The Dalai Lama is also disarmingly good at communicating with people on their level, not his. After all, he has appeared on Terry Wogan's show and played golf with rich southern Californians to raise funds for Tibet. He may also accept an invitation from Vogue magazine to guest-edit the Christmas issue. It is a safe assumption that nothing in His Holiness's 14 previous lifetimes had prepared him for Wogan and these other ordeals.
His critics warn that the Dalai Lama may be in danger of trivialising himself, of becoming everyone's smiling and cuddly pet monk. But many admirers contend that he is simply using every method possible, even the most banal, to spread the Buddha's teachings and attract international support for the Tibetan cause. Tibet had remained aloof and forbidden for centuries, until the Chinese invaders crossed the Upper Yangtse river in 1950 and eventually seized the country, destroying thousands of monasteries and, according to exiles, killing more than a million Tibetans.
One result of the Dalai Lama's flight into exile in 1959 has been the extraordinary rise in the West's interest in Tibetan Buddhism.
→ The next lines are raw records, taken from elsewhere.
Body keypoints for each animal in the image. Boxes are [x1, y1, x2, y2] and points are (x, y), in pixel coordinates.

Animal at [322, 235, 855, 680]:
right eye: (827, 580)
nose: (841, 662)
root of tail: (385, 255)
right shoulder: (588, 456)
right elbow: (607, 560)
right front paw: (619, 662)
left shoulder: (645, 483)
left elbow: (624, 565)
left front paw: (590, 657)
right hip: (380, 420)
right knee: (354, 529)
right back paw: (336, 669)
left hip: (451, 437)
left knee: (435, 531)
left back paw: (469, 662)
There are hundreds of centres in Europe, the US and Japan teaching Tibetan forms of Buddhist meditation. Stripped of its mystical wrappings, Buddhism's simple philosophy - kindness, the non- existence of self and emptiness as the ultimate reality - has attracted many in the West.
Among the personalities who have fallen under the spell of the Dalai Lama's laughter are Danielle Mitterrand, the wife of the French President, and the actors Harrison Ford and John Cleese. The actors' faith is rewarded by the Tibetans in the Dalai Lama's hilly abode of Dharamsala. There, the grubby tea-shops show videos starring Gere, Ford and Cleese. On Cleese's last visit, he gave His Holiness a few videos of Fawlty Towers, though some Tibetans find Cleese's tense, twittering British humour a trifle alien.
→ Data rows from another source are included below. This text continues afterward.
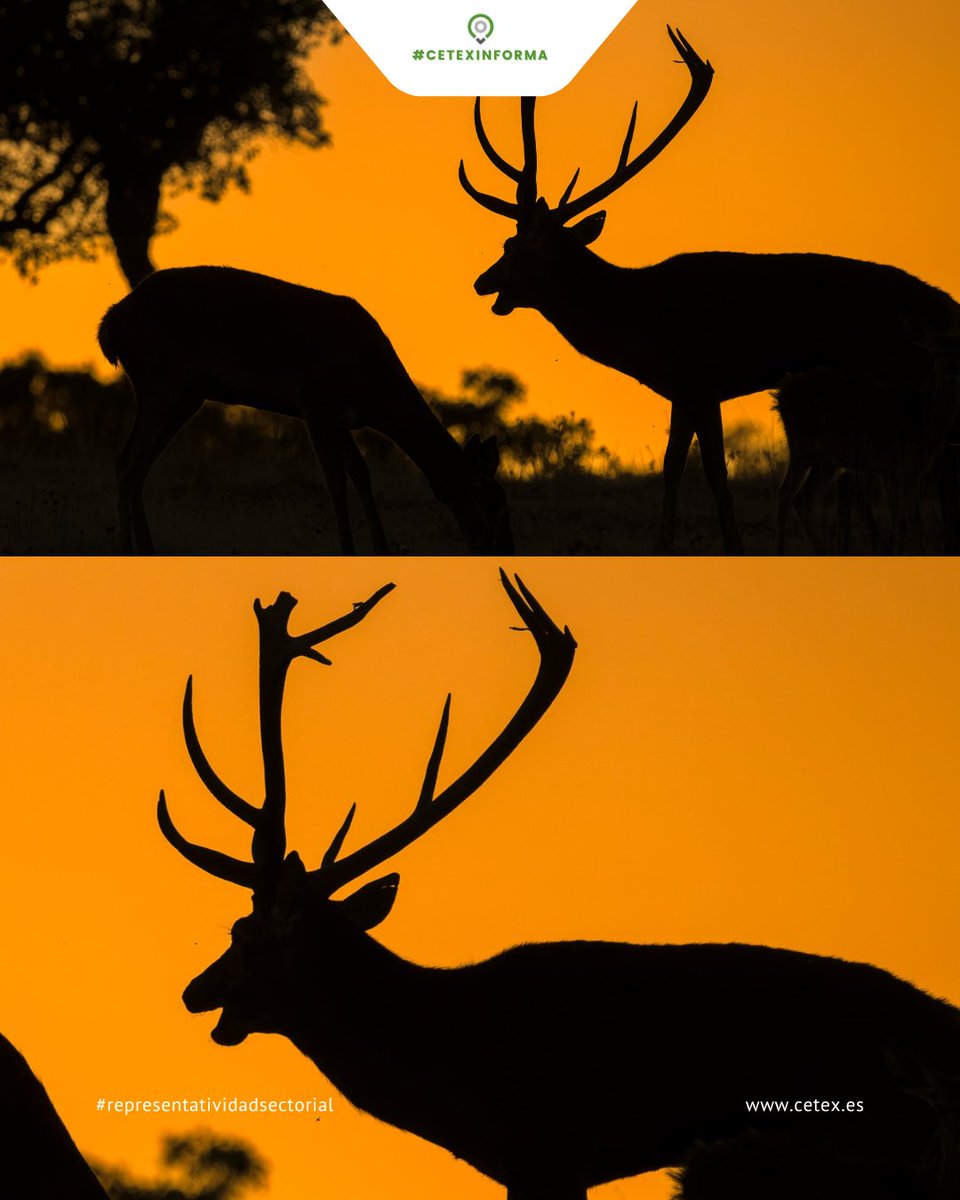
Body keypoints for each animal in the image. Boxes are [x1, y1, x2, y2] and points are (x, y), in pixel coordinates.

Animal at [97, 267, 513, 555]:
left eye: (503, 500)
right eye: (486, 496)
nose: (501, 548)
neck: (376, 388)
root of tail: (110, 324)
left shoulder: (341, 420)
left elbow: (361, 474)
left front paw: (381, 549)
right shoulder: (313, 402)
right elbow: (335, 480)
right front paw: (348, 551)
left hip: (186, 395)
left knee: (138, 463)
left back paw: (149, 549)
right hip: (160, 383)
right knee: (127, 461)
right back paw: (125, 551)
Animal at [774, 326, 960, 553]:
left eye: (959, 352)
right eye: (935, 352)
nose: (952, 372)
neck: (926, 422)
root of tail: (780, 394)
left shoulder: (913, 472)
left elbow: (915, 522)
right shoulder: (892, 466)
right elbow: (899, 522)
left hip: (827, 461)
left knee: (802, 498)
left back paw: (822, 551)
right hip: (801, 446)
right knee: (785, 494)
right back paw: (781, 552)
The Dalai Lama recognises that for most Westerners Tibetan Buddhism is a temporary 'spiritual picnic' and their interest will soon pass. Of all the celebrities, few have embraced Tibetan Buddhism more seriously than Gere. His previous roles (as a gigolo, an officer and a businessman with a weakness for a goofy call-girl) give little indication of a man searching for higher truths. Yet he has donated a huge chunk of his million-dollar film earnings to the Tibetan cause. Two weeks ago, Gere dragged Crawford away from her glamorous modelling assignments over to India, up roads often buried by landslides, just to be initiated in the Dalai Lama's Kalachakra ceremony. This involved sitting cross-legged eight hours a day for over a week, sometimes in the rain, and having to use a gut- turning camp-site latrine. He and Crawford shied away from reporters. Gere would prefer not to talk much about his interest in Buddhism or about his teacher, a reclusive Tibetan monk who lives in a stone hut that is a six-mile clamber up the mountainside from Dharamsala.
Gere's lama descends from his retreat only once a year, and that is to visit Italy. His many Italian followers say he has developed a fondness for pasta.